Bourne shook his head. “I thought maybe there’d be some sort of engraving-‘To Bertie, from Matilda,’ something of that sort.”
“Another dead end,” the inspector said sourly. “Christ on a crutch, my knees are killing me.” He stood up with a little groan.
Now Bourne knew what Severus Domna must stand for: a group or a society. Whatever you wanted to call them, one thing was clear-they had gone to great lengths to keep themselves secret from the world at large. And now, for whatever reason, they had surfaced, risking their secretive status-all for the ring engraved with their name and the word Dominion.

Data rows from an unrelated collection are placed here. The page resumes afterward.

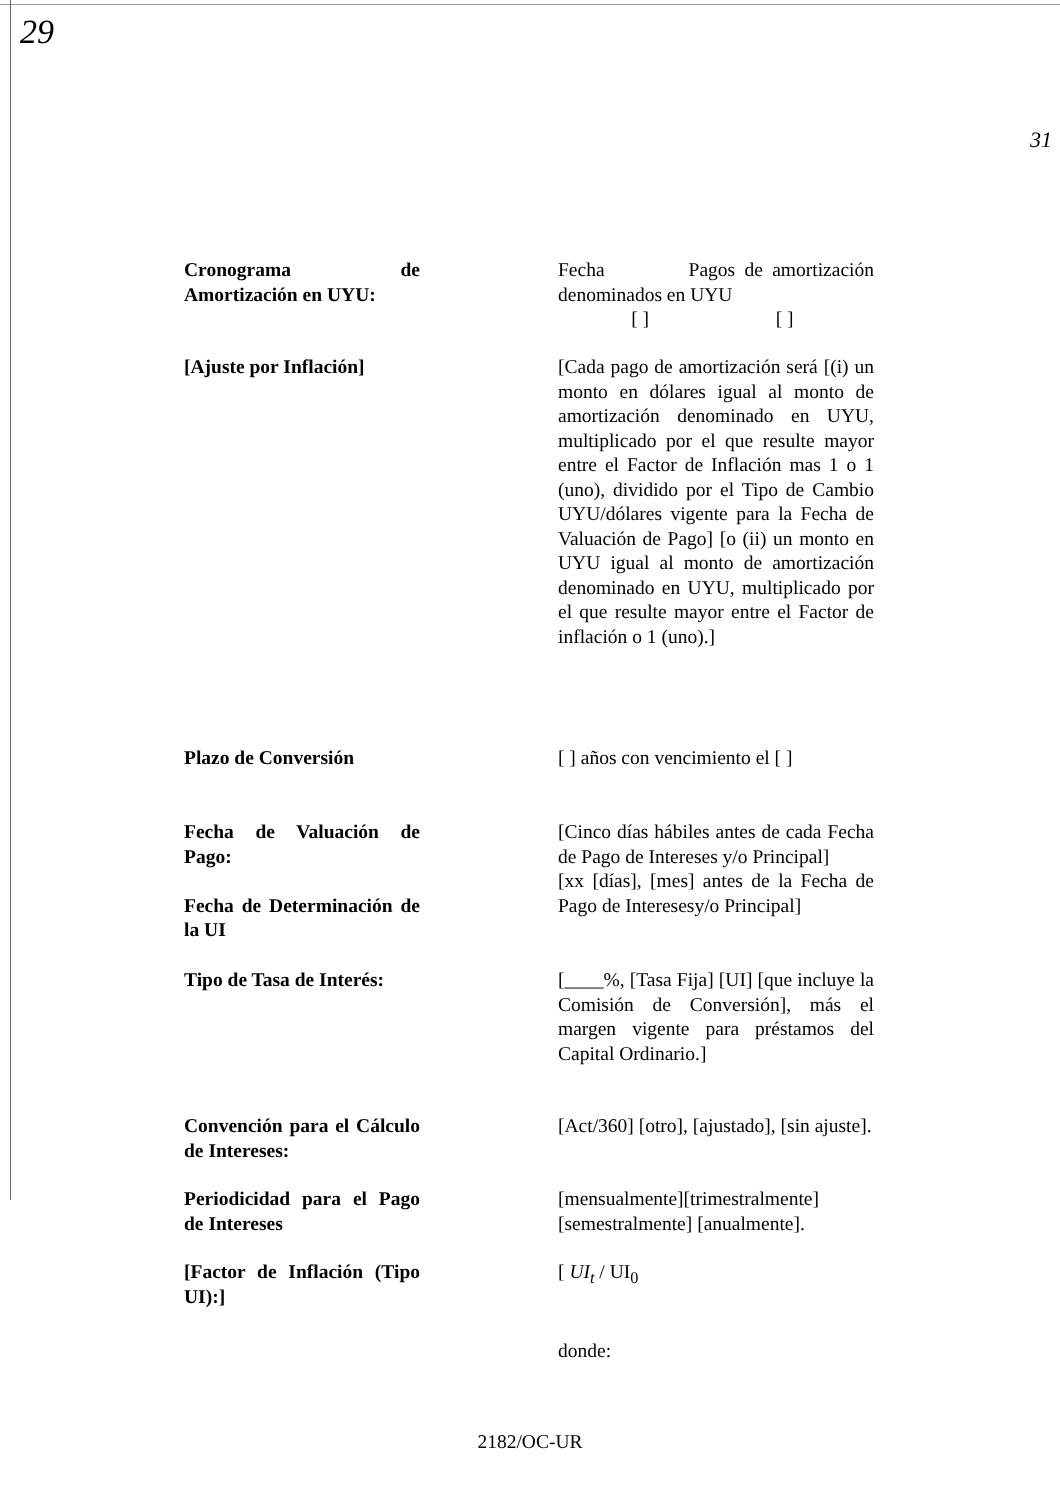29
31
Cronograma de Amortización en UYU:
Fecha Pagos de amortización denominados en UYU
[ ] [ ]
[Ajuste por Inflación]
[Cada pago de amortización será [(i) un monto en dólares igual al monto de amortización denominado en UYU, multiplicado por el que resulte mayor entre el Factor de Inflación mas 1 o 1 (uno), dividido por el Tipo de Cambio UYU/dólares vigente para la Fecha de Valuación de Pago] [o (ii) un monto en UYU igual al monto de amortización denominado en UYU, multiplicado por el que resulte mayor entre el Factor de inflación o 1 (uno).]
Plazo de Conversión [ ] años con vencimiento el [ ]
Fecha de Valuación de Pago:
Fecha de Determinación de la UI
[Cinco días hábiles antes de cada Fecha de Pago de Intereses y/o Principal]
[xx [días], [mes] antes de la Fecha de Pago de Interesesy/o Principal]
Tipo de Tasa de Interés:
[____%, [Tasa Fija] [UI] [que incluye la Comisión de Conversión], más el margen vigente para préstamos del Capital Ordinario.]
Convención para el Cálculo de Intereses:
[Act/360] [otro], [ajustado], [sin ajuste].
Periodicidad para el Pago de Intereses
[mensualmente][trimestralmente] [semestralmente] [anualmente].
[Factor de Inflación (Tipo UI):]
[ UI<sub>t</sub> / UI<sub>0</sub>
donde:
2182/OC-UR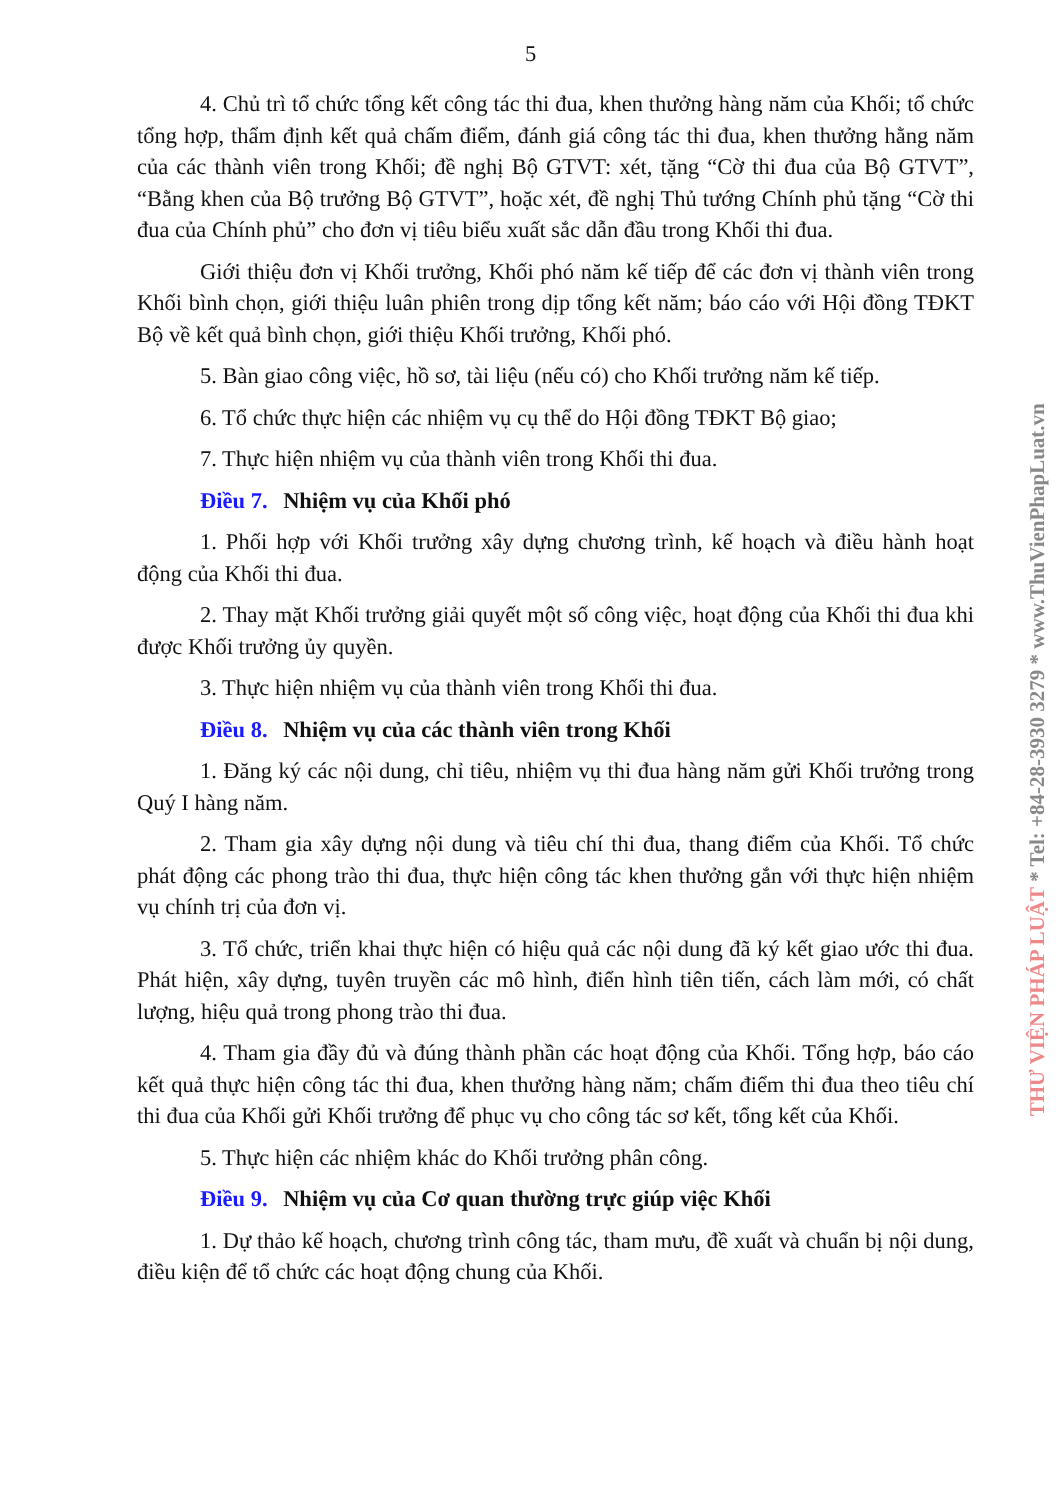5
4. Chủ trì tổ chức tổng kết công tác thi đua, khen thưởng hàng năm của Khối; tổ chức tổng hợp, thẩm định kết quả chấm điểm, đánh giá công tác thi đua, khen thưởng hằng năm của các thành viên trong Khối; đề nghị Bộ GTVT: xét, tặng “Cờ thi đua của Bộ GTVT”, “Bằng khen của Bộ trưởng Bộ GTVT”, hoặc xét, đề nghị Thủ tướng Chính phủ tặng “Cờ thi đua của Chính phủ” cho đơn vị tiêu biểu xuất sắc dẫn đầu trong Khối thi đua.
Giới thiệu đơn vị Khối trưởng, Khối phó năm kế tiếp để các đơn vị thành viên trong Khối bình chọn, giới thiệu luân phiên trong dịp tổng kết năm; báo cáo với Hội đồng TĐKT Bộ về kết quả bình chọn, giới thiệu Khối trưởng, Khối phó.
5. Bàn giao công việc, hồ sơ, tài liệu (nếu có) cho Khối trưởng năm kế tiếp.
6. Tổ chức thực hiện các nhiệm vụ cụ thể do Hội đồng TĐKT Bộ giao;
7. Thực hiện nhiệm vụ của thành viên trong Khối thi đua.
Điều 7. Nhiệm vụ của Khối phó
1. Phối hợp với Khối trưởng xây dựng chương trình, kế hoạch và điều hành hoạt động của Khối thi đua.
2. Thay mặt Khối trưởng giải quyết một số công việc, hoạt động của Khối thi đua khi được Khối trưởng ủy quyền.
3. Thực hiện nhiệm vụ của thành viên trong Khối thi đua.
Điều 8. Nhiệm vụ của các thành viên trong Khối
1. Đăng ký các nội dung, chỉ tiêu, nhiệm vụ thi đua hàng năm gửi Khối trưởng trong Quý I hàng năm.
2. Tham gia xây dựng nội dung và tiêu chí thi đua, thang điểm của Khối. Tổ chức phát động các phong trào thi đua, thực hiện công tác khen thưởng gắn với thực hiện nhiệm vụ chính trị của đơn vị.
3. Tổ chức, triển khai thực hiện có hiệu quả các nội dung đã ký kết giao ước thi đua. Phát hiện, xây dựng, tuyên truyền các mô hình, điển hình tiên tiến, cách làm mới, có chất lượng, hiệu quả trong phong trào thi đua.
4. Tham gia đầy đủ và đúng thành phần các hoạt động của Khối. Tổng hợp, báo cáo kết quả thực hiện công tác thi đua, khen thưởng hàng năm; chấm điểm thi đua theo tiêu chí thi đua của Khối gửi Khối trưởng để phục vụ cho công tác sơ kết, tổng kết của Khối.
5. Thực hiện các nhiệm khác do Khối trưởng phân công.
Điều 9. Nhiệm vụ của Cơ quan thường trực giúp việc Khối
1. Dự thảo kế hoạch, chương trình công tác, tham mưu, đề xuất và chuẩn bị nội dung, điều kiện để tổ chức các hoạt động chung của Khối.
THƯ VIỆN PHÁP LUẬT * Tel: +84-28-3930 3279 * www.ThuVienPhapLuat.vn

OLIVER LISS, STRIDING down North Union Street in Alexandria’s Old Town, checked the time and, a moment later, stepped into one of those large chain drugstores that carried most everything. He went past the dental hygiene and foot care sections, picked out a cheap cell phone with thirty prepaid minutes, and took it up to the checkout counter where an Indian woman rang it up, along with a copy of The Washington Post. He paid cash.
Back out on the street, the paper tucked under one arm, he pulled apart the plastic blister pack and walked back beneath a dull and starless sky to where he’d parked his car. He got in and attached the phone to his portable charger, which would give it a full charge in less than five minutes. While he waited, he put his head back against the seat and closed his eyes. He hadn’t had much sleep last night or, for that matter, any night since he’d agreed to fund the resurrected Treadstone.